The datasets answer distinct questions: the Milwaukee linked‑records study estimates all‑cause mortality differences by vaccine brand in a U.S. county population ^[1], autopsy reviews examine pathologic causes in selected post‑vaccination deaths ^{[2] [6]}, and effectiveness studies quantify mortality prevented from COVID‑19 for different products ^{[3] [8] [9]}. These methodological distinctions explain much of the apparent conflict: an observed brand gap in all‑cause mortality does not equate to proven vaccine causation, and autopsy case series are subject to selection bias toward deaths that warranted post‑mortem study ^{[1] [2] [6]}. Effectiveness studies show comparative benefit against COVID‑19 death but do not measure vaccine‑caused excess mortality directly ^{[3] [8]}.

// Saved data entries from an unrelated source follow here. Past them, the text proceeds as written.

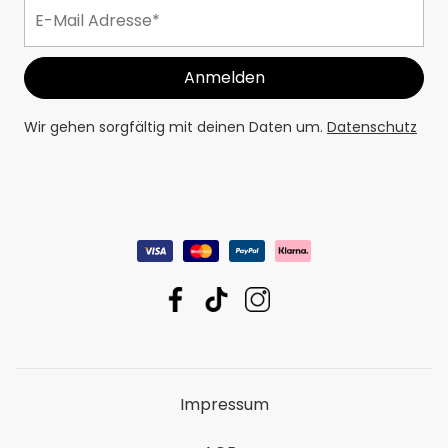
Wir gehen sorgfältig mit deinen Daten um.
Datenschutz
Impressum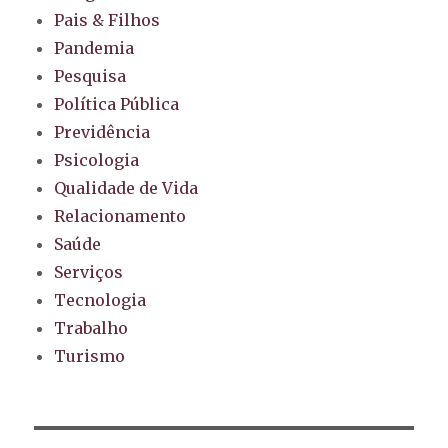
Pais & Filhos
Pandemia
Pesquisa
Política Pública
Previdência
Psicologia
Qualidade de Vida
Relacionamento
Saúde
Serviços
Tecnologia
Trabalho
Turismo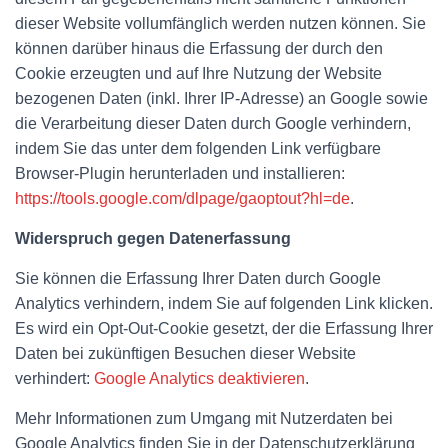
dieser Website vollumfänglich werden nutzen können. Sie
können darüber hinaus die Erfassung der durch den
Cookie erzeugten und auf Ihre Nutzung der Website
bezogenen Daten (inkl. Ihrer IP-Adresse) an Google sowie
die Verarbeitung dieser Daten durch Google verhindern,
indem Sie das unter dem folgenden Link verfügbare
Browser-Plugin herunterladen und installieren:
https://tools.google.com/dlpage/gaoptout?hl=de
.
Widerspruch gegen Datenerfassung
Sie können die Erfassung Ihrer Daten durch Google
Analytics verhindern, indem Sie auf folgenden Link klicken.
Es wird ein Opt-Out-Cookie gesetzt, der die Erfassung Ihrer
Daten bei zukünftigen Besuchen dieser Website
verhindert:
Google Analytics deaktivieren
.
Mehr Informationen zum Umgang mit Nutzerdaten bei
Google Analytics finden Sie in der Datenschutzerklärung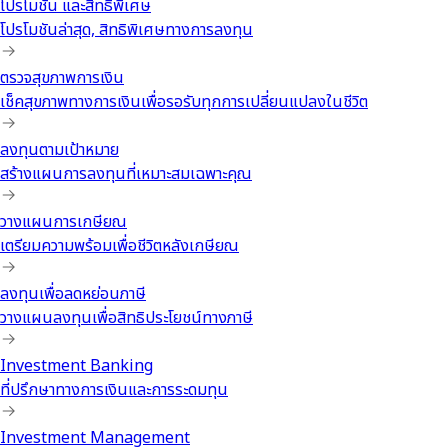
โปรโมชัน และสิทธิพิเศษ
โปรโมชันล่าสุด, สิทธิพิเศษทางการลงทุน
ตรวจสุขภาพการเงิน
เช็คสุขภาพทางการเงินเพื่อรอรับทุกการเปลี่ยนแปลงในชีวิต
ลงทุนตามเป้าหมาย
สร้างแผนการลงทุนที่เหมาะสมเฉพาะคุณ
วางแผนการเกษียณ
เตรียมความพร้อมเพื่อชีวิตหลังเกษียณ
ลงทุนเพื่อลดหย่อนภาษี
วางแผนลงทุนเพื่อสิทธิประโยชน์ทางภาษี
Investment Banking
ที่ปรึกษาทางการเงินและการระดมทุน
Investment Management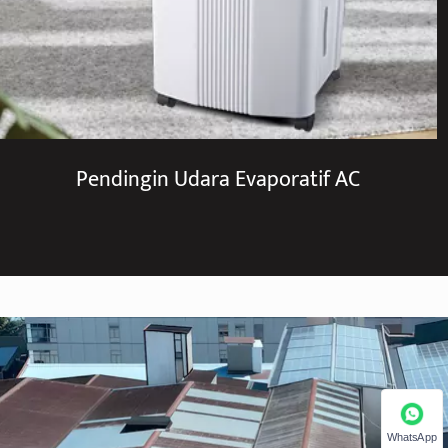
Pendingin Udara Evaporatif AC
WhatsApp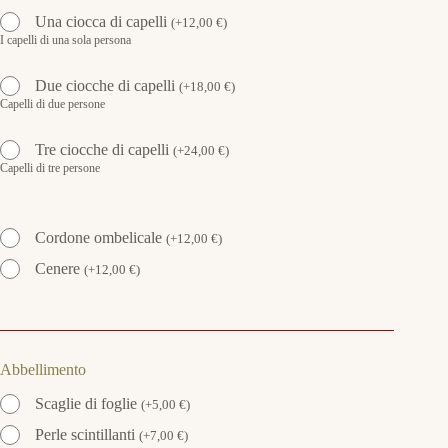
Una ciocca di capelli
(
+
12,00
€
)
I capelli di una sola persona
Due ciocche di capelli
(
+
18,00
€
)
Capelli di due persone
Tre ciocche di capelli
(
+
24,00
€
)
Capelli di tre persone
Cordone ombelicale
(
+
12,00
€
)
Cenere
(
+
12,00
€
)
Abbellimento
Scaglie di foglie
(
+
5,00
€
)
Perle scintillanti
(
+
7,00
€
)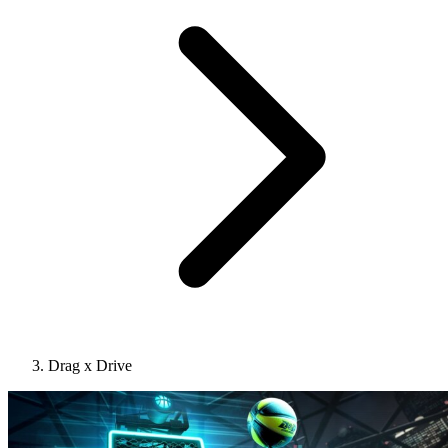
Drag x Drive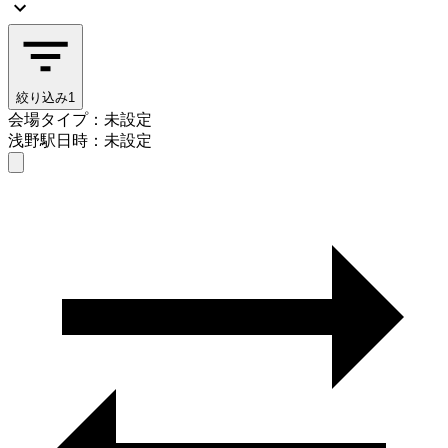
絞り込み
1
会場タイプ：未設定
浅野駅
日時：未設定
会場タイプを選ぶ
浅野駅
日時を選ぶ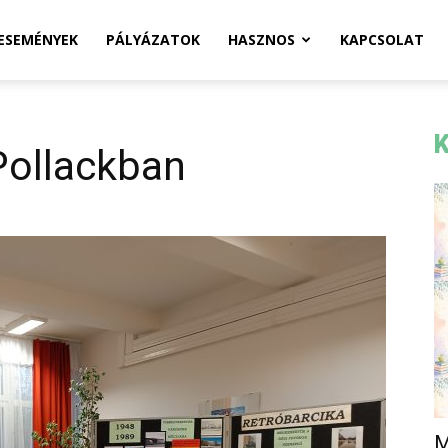
ESEMÉNYEK
PÁLYÁZATOK
HASZNOS
KAPCSOLAT
K
 Pollackban
M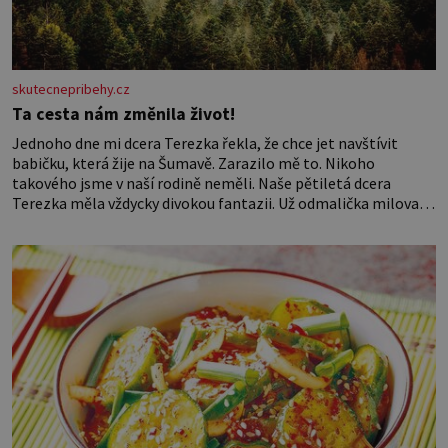
skutecnepribehy.cz
Ta cesta nám změnila život!
Jednoho dne mi dcera Terezka řekla, že chce jet navštívit
babičku, která žije na Šumavě. Zarazilo mě to. Nikoho
takového jsme v naší rodině neměli. Naše pětiletá dcera
Terezka měla vždycky divokou fantazii. Už odmalička milovala
svět pohádek. Každou chvilku mi říkala, že se jí zdálo o
jednorožcích, krásných princeznách, statečných rytířích a
létajících dracích.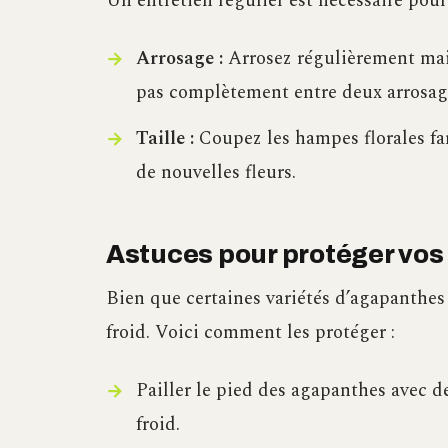
Un entretien régulier est nécessaire pour
Arrosage :
Arrosez régulièrement mais 
pas complètement entre deux arrosag
Taille :
Coupez les hampes florales fan
de nouvelles fleurs.
Astuces pour protéger vos
Bien que certaines variétés d’agapanthes 
froid. Voici comment les protéger :
Pailler le pied des agapanthes avec de
froid.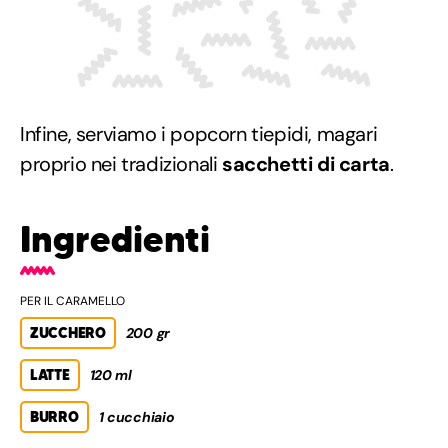
Infine, serviamo i popcorn tiepidi, magari
proprio nei tradizionali
sacchetti di carta
.
Ingredienti
PER IL CARAMELLO
ZUCCHERO
200 gr
LATTE
120 ml
BURRO
1 cucchiaio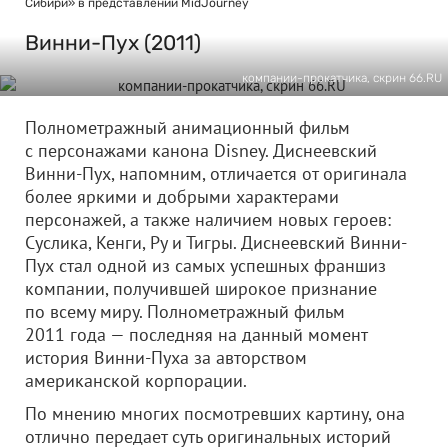
Сибири» в представлении MidJourney
Винни-Пух (2011)
компании-прокатчика, скрин 66.RU
Полнометражный анимационный фильм
с персонажами канона Disney. Диснеевский
Винни-Пух, напомним, отличается от оригинала
более яркими и добрыми характерами
персонажей, а также наличием новых героев:
Суслика, Кенги, Ру и Тигры. Диснеевский Винни-
Пух стал одной из самых успешных франшиз
компании, получившей широкое признание
по всему миру. Полнометражный фильм
2011 года — последняя на данный момент
история Винни-Пуха за авторством
американской корпорации.
По мнению многих посмотревших картину, она
отлично передает суть оригинальных историй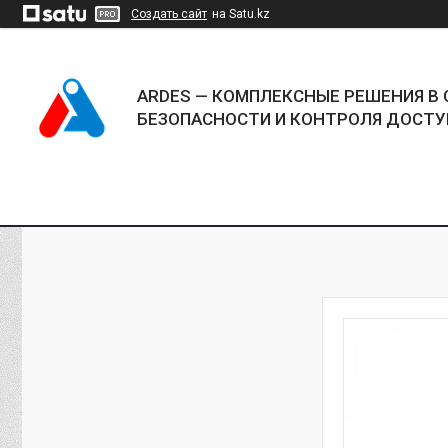
Создать сайт
на Satu.kz
ARDES — КОМПЛЕКСНЫЕ РЕШЕНИЯ В 
БЕЗОПАСНОСТИ И КОНТРОЛЯ ДОСТУ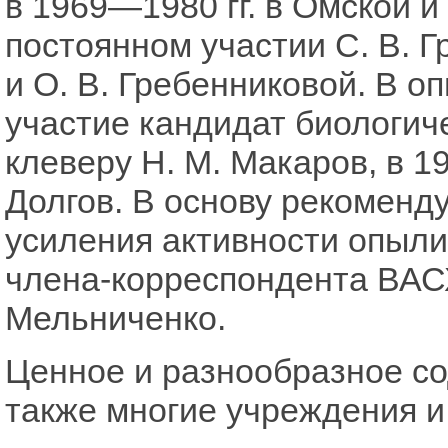
в 1969—1980 гг. в Омской 
постоянном участии С. В. Г
и О. В. Гребенниковой. В о
участие кандидат биологиче
клеверу Н. М. Макаров, в 1
Долгов. В основу рекоменд
усиления активности опыл
члена-корреспондента ВАС
Мельниченко.
Ценное и разнообразное со
также многие учреждения и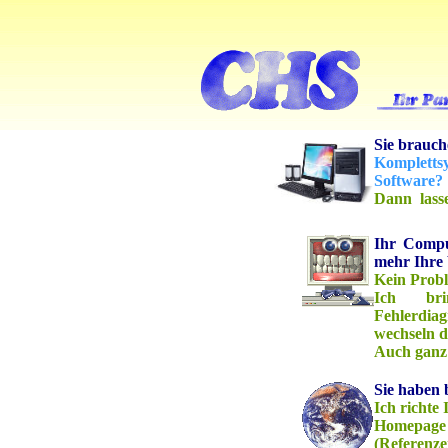
Sie brauc
Komplett
Software?
Dann lasse
Ihr Comput
mehr Ihre
Kein Prob
Ich brin
Fehlerdia
wechseln d
Auch ganz 
Sie haben 
Ich richte
Homepage f
(Referenzen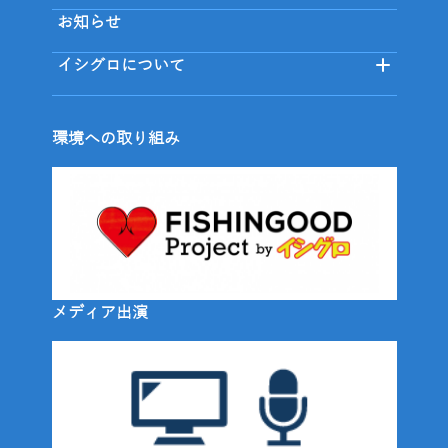
お知らせ
イシグロについて
環境への取り組み
メディア出演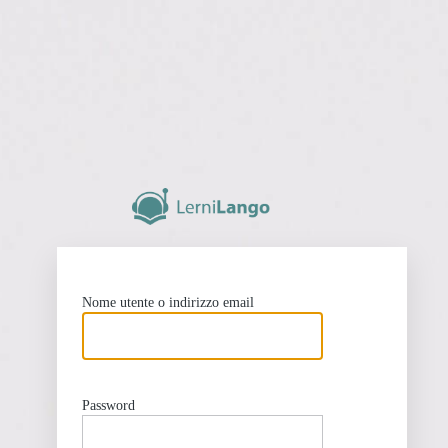
https:/
Nome utente o indirizzo email
Password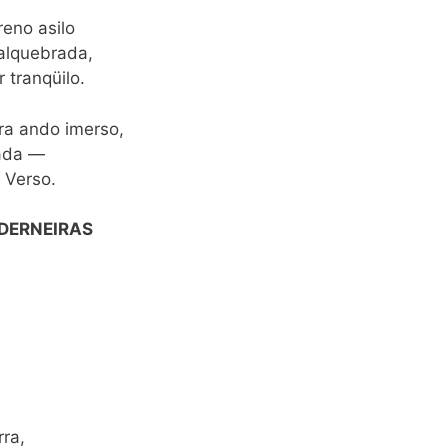
eno asilo
alquebrada,
 tranqüilo.
ra ando imerso,
zada —
 Verso.
DERNEIRAS
rra,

5. What is missing and why definitive Pfizer/Moderna vs. Sinovac mortality comparisons remain elusive

No single peer‑reviewed study in the provided material directly compares causes of death or excess all‑cause mortality for Pfizer/Moderna versus Sinovac using the same population, timeframe, and adjudication methods. The autopsy review and medicolegal studies lack brand‑comparative denominators ^{[2] [6]}, the VAERS analysis faces reporting and attribution limitations ^[7], and vaccine‑effectiveness work measures prevented COVID‑19 deaths rather than vaccine‑associated fatalities ^{[3] [8] [9]}. Heterogeneous designs, differential surveillance, age and comorbidity structure, and booster uptake are key confounders that prevent straightforward cross‑product mortality attribution ^{[1] [3]}.

6. Bottom line: limited head‑to‑head evidence, clear research priorities

The evidence shows a reported higher all‑cause mortality after two Pfizer doses compared with Moderna in older adults in one linked‑record study, multiple autopsy series identify cardiac and thrombotic causes among selected post‑vaccine deaths, and effectiveness studies show both mRNA and inactivated vaccines substantially reduce COVID‑19 mortality. However, peer‑reviewed, population‑level head‑to‑head analyses of vaccine‑attributed causes of death and excess mortality comparing Pfizer/Moderna directly with Sinovac are absent in the provided materials. Priority research needs include standardized, population‑level linkage with cause‑of‑death adjudication across vaccine brands, stratification by age/comorbidity/booster status, and transparent autopsy series with brand denominators to permit definitive comparisons ^{[1] [2] [3]}.